I picked up Miranda July’s new novel, “All Fours,” because everyone was talking about it. Well, maybe not everyone, but certainly a lot of middle-aged women and readers with a penchant for strange and boundary-busting literature. Since I fall into both camps, I gave it a shot.
And oh. My.
Let’s start with the premise: An unnamed multimedia artist is married to a music producer who divides people into Drivers and Parkers. Drivers, like him, are content with life, while Parkers, like her, are bored with it. To prove him wrong, she sets off on a cross-country road trip toward a business meeting in New York. But for reasons she doesn’t understand, she pulls over about 30 minutes outside of town, gets a room at a questionable motel, and launches an obsessive relationship with a younger man.
Thus begins a mid-life-crisis story that is part artistic discovery, part bizarre sexcapades — with a whole lot of kinky, cringey and sometimes grotesque episodes that are not for the faint-hearted.
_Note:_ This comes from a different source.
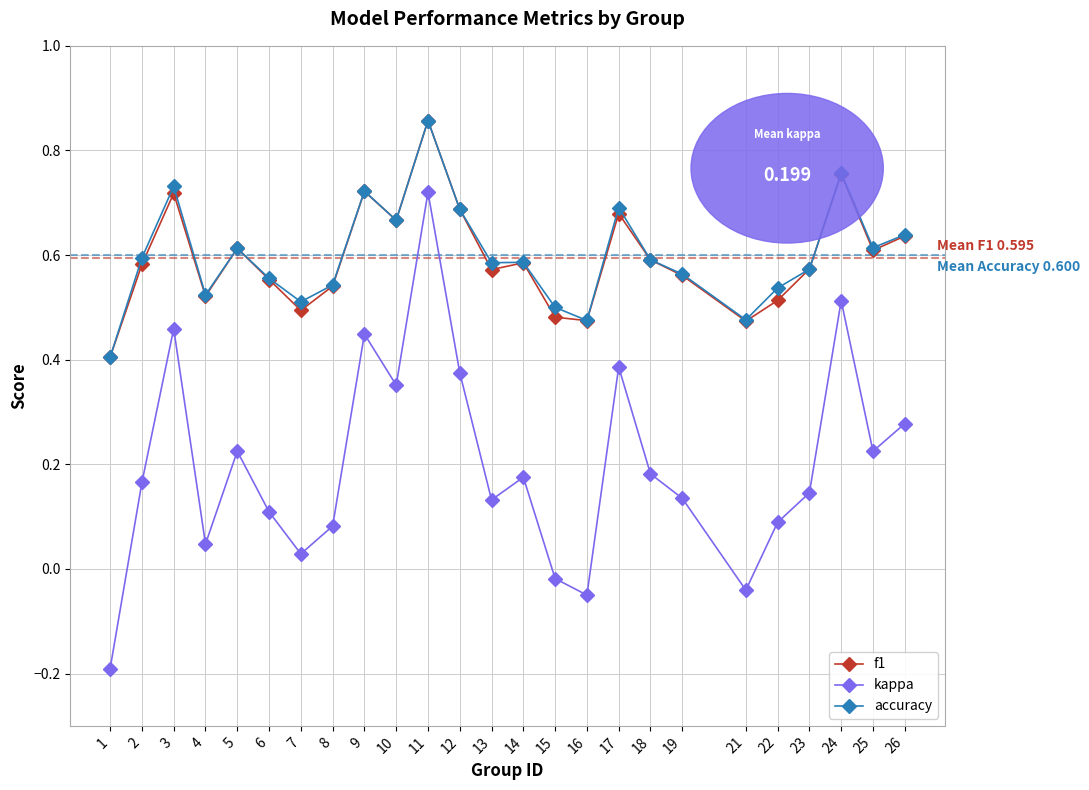

Between 7 and 25, which series saw the biggest shift?

kappa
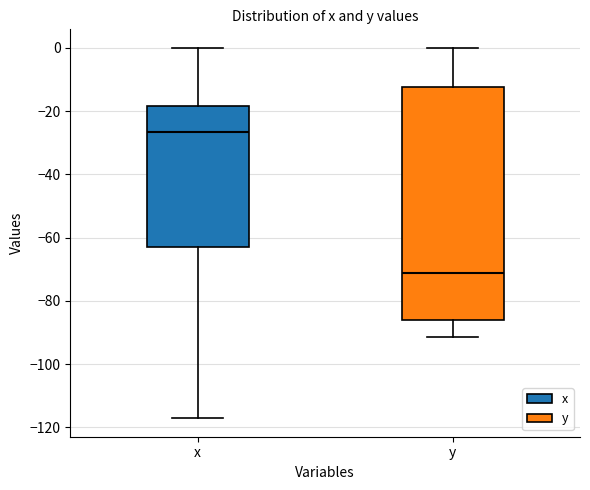

Where is the lower edge of the box for x on the y-axis? The values are not printed on the chart, so give them approximately, as read against the axis.

-62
July’s narrator explores every facet of human intimacy, and she challenges most common beliefs about monogamy, marriage and menopause.
I almost abandoned this book halfway through — not because I was grossed out (although that was part of it), but because I found the main character overwrought and exhausting. I stuck with it out of morbid curiosity and eventually decided that maybe I’m just not the target audience. July manages to craft some funny and even poignant scenes, and her imagination is unmatched. In the end, though, this is all about the audacity.
And even if shock value is your currency of choice, this novel comes off more cringey than clever.